Apple introdujo en iOS 18.1 una función para grabar llamadas directamente desde la app Teléfono del iPhone, lo que elimina la necesidad de soluciones de terceros o de poner la conversación en altavoz para capturar el audio. La novedad fue anunciada en beta durante el verano de 2024 y se lanzó formalmente con iOS 18.1 en el otoño de 2024; según el reporte, ese comportamiento no cambió con la posterior actualización iOS 26.4.
El sistema emite un aviso sonoro tanto al comenzar como al terminar la grabación, de modo que ambos participantes escuchan esos tonos. Sin embargo, la interfaz muestra una notificación persistente en pantalla únicamente a la persona que inicia la captura, y solo esa persona dispone del control para detener la grabación. Es decir, el mecanismo combina un aviso auditivo general con un control visual y operativo exclusivo para el iniciador.
Esa combinación tiene efectos prácticos: la parte grabada puede no percibir la captura si no oye el aviso inicial — por ejemplo, si está usando AirPods o tiene el volumen bajo— o si cuelga la llamada antes de que la persona que graba detenga la captura.

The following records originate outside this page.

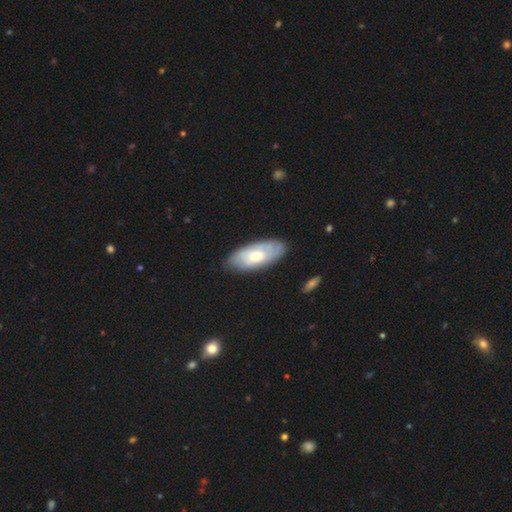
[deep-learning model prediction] The model was most divided on "smooth or featured": smooth: 58%, featured or disk: 36%, star or artifact: 6%. More confident: how rounded — in between (87%); merging — none (75%).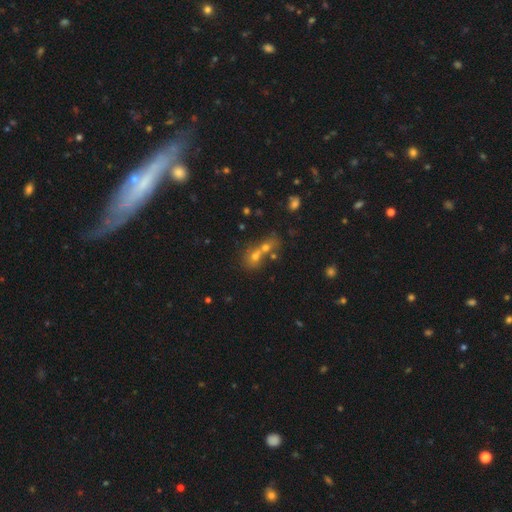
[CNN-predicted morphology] Q: Smooth or featured?
A: smooth (55%); runner-up: star or artifact (25%)
Q: How rounded?
A: round (62%); runner-up: in between (34%)
Q: Merging?
A: merger (59%); runner-up: none (29%)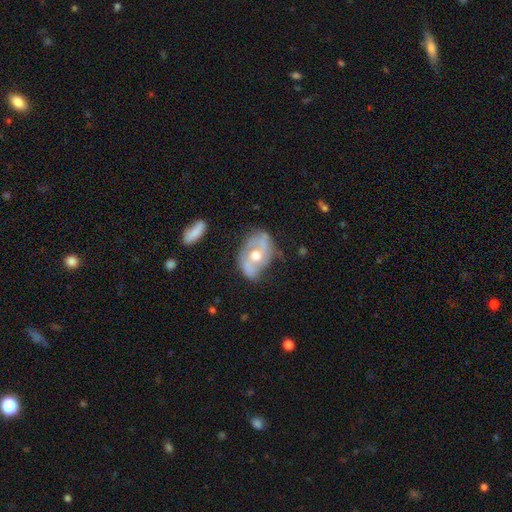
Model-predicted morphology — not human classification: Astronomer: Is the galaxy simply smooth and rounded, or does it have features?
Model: featured or disk — 71%.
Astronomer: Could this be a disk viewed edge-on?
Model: no — 95%.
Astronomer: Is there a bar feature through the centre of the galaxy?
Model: no — 61%.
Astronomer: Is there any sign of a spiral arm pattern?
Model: yes — 68%.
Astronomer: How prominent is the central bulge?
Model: moderate — 77%.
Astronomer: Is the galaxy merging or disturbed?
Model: none — 57%.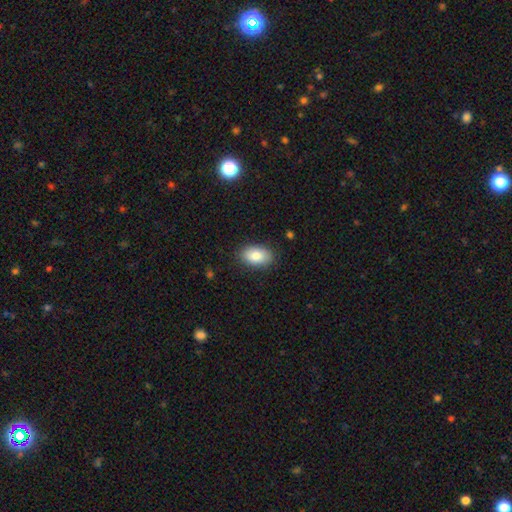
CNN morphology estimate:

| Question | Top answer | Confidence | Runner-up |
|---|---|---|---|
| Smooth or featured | smooth | 85% | featured or disk (8%) |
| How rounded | in between | 92% | round (7%) |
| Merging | none | 86% | minor disturbance (11%) |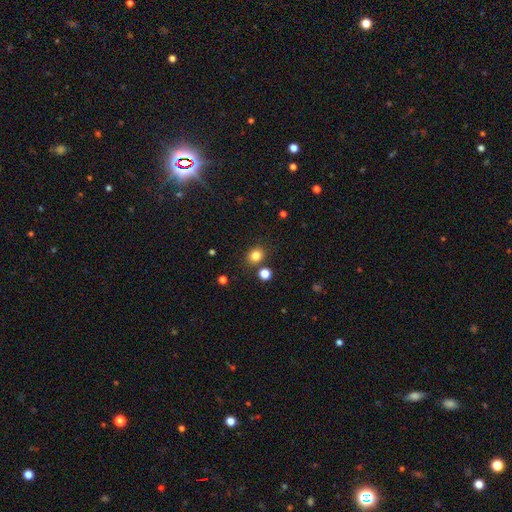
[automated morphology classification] type=smooth (81%); roundness=round (68%); merging=none (82%).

En tales casos no aparece en su pantalla ningún indicador persistente de que la conversación sigue siendo grabada, por lo que la evidencia de la captura puede prosperar sin un rastro visible para la segunda parte.
El diseño de la función ha suscitado críticas por su puesta en práctica frente al discurso público de privacidad de la compañía. Aunque Apple podría sostener que el aviso sonoro satisface requisitos legales de notificación y consentimiento en determinados estados o jurisdicciones, la implementación concreta genera dudas sobre si la notificación efectiva y el control real del usuario se materializan en situaciones comunes de uso diario.
En cuanto a control del usuario, la persona grabada no dispone actualmente de una opción para detener la grabación ni de una configuración que impida a otros iniciarla desde sus iPhone. Antes de esta integración nativa, grabar una llamada normalmente requería instalar una app de terceros, usar servicios especializados o grabar con otro dispositivo en modo altavoz; la integración reduce la fricción técnica y, al mismo tiempo, facilita la captura sin indicadores visuales visibles para la otra parte.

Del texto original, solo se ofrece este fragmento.